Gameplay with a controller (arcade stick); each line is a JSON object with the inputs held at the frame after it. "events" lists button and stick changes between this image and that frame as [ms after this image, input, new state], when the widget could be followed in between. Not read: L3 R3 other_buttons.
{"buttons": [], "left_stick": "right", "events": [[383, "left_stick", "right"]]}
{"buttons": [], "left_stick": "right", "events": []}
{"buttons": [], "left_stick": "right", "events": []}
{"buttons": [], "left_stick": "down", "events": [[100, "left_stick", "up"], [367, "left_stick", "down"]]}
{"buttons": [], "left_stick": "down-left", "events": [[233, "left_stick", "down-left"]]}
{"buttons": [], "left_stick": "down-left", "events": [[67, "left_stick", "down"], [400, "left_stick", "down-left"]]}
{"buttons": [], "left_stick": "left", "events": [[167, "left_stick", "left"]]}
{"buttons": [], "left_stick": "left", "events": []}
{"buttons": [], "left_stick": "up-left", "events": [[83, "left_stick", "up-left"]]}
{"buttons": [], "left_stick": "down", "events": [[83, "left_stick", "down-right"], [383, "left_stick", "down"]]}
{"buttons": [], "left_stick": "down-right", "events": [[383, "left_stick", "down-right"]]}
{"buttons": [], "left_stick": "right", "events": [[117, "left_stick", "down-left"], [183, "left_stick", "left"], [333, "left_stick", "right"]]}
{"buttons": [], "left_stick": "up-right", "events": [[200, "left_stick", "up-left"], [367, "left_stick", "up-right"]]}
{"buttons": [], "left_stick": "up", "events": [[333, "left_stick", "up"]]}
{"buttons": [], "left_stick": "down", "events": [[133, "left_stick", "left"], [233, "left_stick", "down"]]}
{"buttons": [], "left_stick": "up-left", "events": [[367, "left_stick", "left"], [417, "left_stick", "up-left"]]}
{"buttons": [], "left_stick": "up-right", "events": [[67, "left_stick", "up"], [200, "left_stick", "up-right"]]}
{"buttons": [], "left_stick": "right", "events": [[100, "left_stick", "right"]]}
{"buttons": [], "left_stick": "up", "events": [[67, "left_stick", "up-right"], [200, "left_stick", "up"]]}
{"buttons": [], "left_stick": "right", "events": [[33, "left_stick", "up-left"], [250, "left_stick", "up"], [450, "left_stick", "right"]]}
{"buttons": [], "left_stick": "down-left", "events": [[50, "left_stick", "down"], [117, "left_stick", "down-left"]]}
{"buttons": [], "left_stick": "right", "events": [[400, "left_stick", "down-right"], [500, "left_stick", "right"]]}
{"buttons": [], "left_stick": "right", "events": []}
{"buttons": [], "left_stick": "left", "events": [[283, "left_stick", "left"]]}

- **REQUIRED ACTION**: The answer must be the full listing, returned exactly as given.

- **ANSWER SECTION**:
Gameplay with a controller (arcade stick); each line is a JSON object with the inputs held at the frame after it. "events" lists button and stick changes between this image and that frame as [ms after this image, input, new state], when the widget could be followed in between. Not read: L3 R3 other_buttons.
{"buttons": [], "left_stick": "right", "events": [[383, "left_stick", "right"]]}
{"buttons": [], "left_stick": "right", "events": []}
{"buttons": [], "left_stick": "right", "events": []}
{"buttons": [], "left_stick": "down", "events": [[100, "left_stick", "up"], [367, "left_stick", "down"]]}
{"buttons": [], "left_stick": "down-left", "events": [[233, "left_stick", "down-left"]]}
{"buttons": [], "left_stick": "down-left", "events": [[67, "left_stick", "down"], [400, "left_stick", "down-left"]]}
{"buttons": [], "left_stick": "left", "events": [[167, "left_stick", "left"]]}
{"buttons": [], "left_stick": "left", "events": []}
{"buttons": [], "left_stick": "up-left", "events": [[83, "left_stick", "up-left"]]}
{"buttons": [], "left_stick": "down", "events": [[83, "left_stick", "down-right"], [383, "left_stick", "down"]]}
{"buttons": [], "left_stick": "down-right", "events": [[383, "left_stick", "down-right"]]}
{"buttons": [], "left_stick": "right", "events": [[117, "left_stick", "down-left"], [183, "left_stick", "left"], [333, "left_stick", "right"]]}
{"buttons": [], "left_stick": "up-right", "events": [[200, "left_stick", "up-left"], [367, "left_stick", "up-right"]]}
{"buttons": [], "left_stick": "up", "events": [[333, "left_stick", "up"]]}
{"buttons": [], "left_stick": "down", "events": [[133, "left_stick", "left"], [233, "left_stick", "down"]]}
{"buttons": [], "left_stick": "up-left", "events": [[367, "left_stick", "left"], [417, "left_stick", "up-left"]]}
{"buttons": [], "left_stick": "up-right", "events": [[67, "left_stick", "up"], [200, "left_stick", "up-right"]]}
{"buttons": [], "left_stick": "right", "events": [[100, "left_stick", "right"]]}
{"buttons": [], "left_stick": "up", "events": [[67, "left_stick", "up-right"], [200, "left_stick", "up"]]}
{"buttons": [], "left_stick": "right", "events": [[33, "left_stick", "up-left"], [250, "left_stick", "up"], [450, "left_stick", "right"]]}
{"buttons": [], "left_stick": "down-left", "events": [[50, "left_stick", "down"], [117, "left_stick", "down-left"]]}
{"buttons": [], "left_stick": "right", "events": [[400, "left_stick", "down-right"], [500, "left_stick", "right"]]}
{"buttons": [], "left_stick": "right", "events": []}
{"buttons": [], "left_stick": "left", "events": [[283, "left_stick", "left"]]}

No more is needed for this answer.